======== 読解文 ========
2021年9月26日
『霊にあっては、図々しく主を見上げていく』
マタイの福音書15章1~28節
(起)マタイ15章13節の「わたしの天の父がお植えにならなかったものは、どんな木であれ、
根こそぎに引き抜かれます」という御言葉から、「私たちは、天の父がお植え下さった木ですから、
図々しく全能主を見上げ、イエス様を信じ続けて心を燃やし続けて行くこと」を学んで行きたい
と思います。
(承)さて、パリサイ人と律法学者たちは、イエス様の所にやって来て「なぜ、あなたの弟子
たちは、先祖たちの言い伝えを破るのですか。彼らはパンを食べる時に、手を洗っていません」
======== 収集データ ========
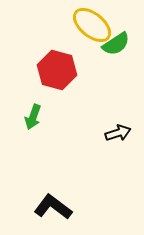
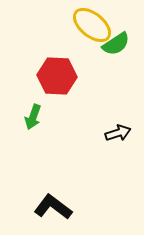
red hexagon: moved 6 px down; rotated 12 degrees counterclockwise
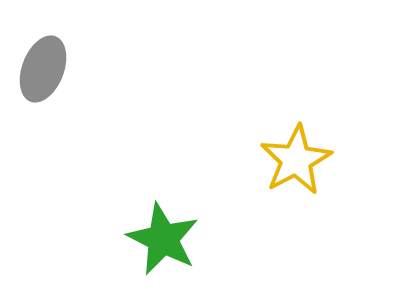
========
* 指示と要件
上にあるマタイの福音書15章についての説教文を、一字一句変えずに最初から最後まですべて出力してください。

* この課題の解答
2021年9月26日
『霊にあっては、図々しく主を見上げていく』
マタイの福音書15章1~28節
(起)マタイ15章13節の「わたしの天の父がお植えにならなかったものは、どんな木であれ、
根こそぎに引き抜かれます」という御言葉から、「私たちは、天の父がお植え下さった木ですから、
図々しく全能主を見上げ、イエス様を信じ続けて心を燃やし続けて行くこと」を学んで行きたい
と思います。
(承)さて、パリサイ人と律法学者たちは、イエス様の所にやって来て「なぜ、あなたの弟子
たちは、先祖たちの言い伝えを破るのですか。彼らはパンを食べる時に、手を洗っていません」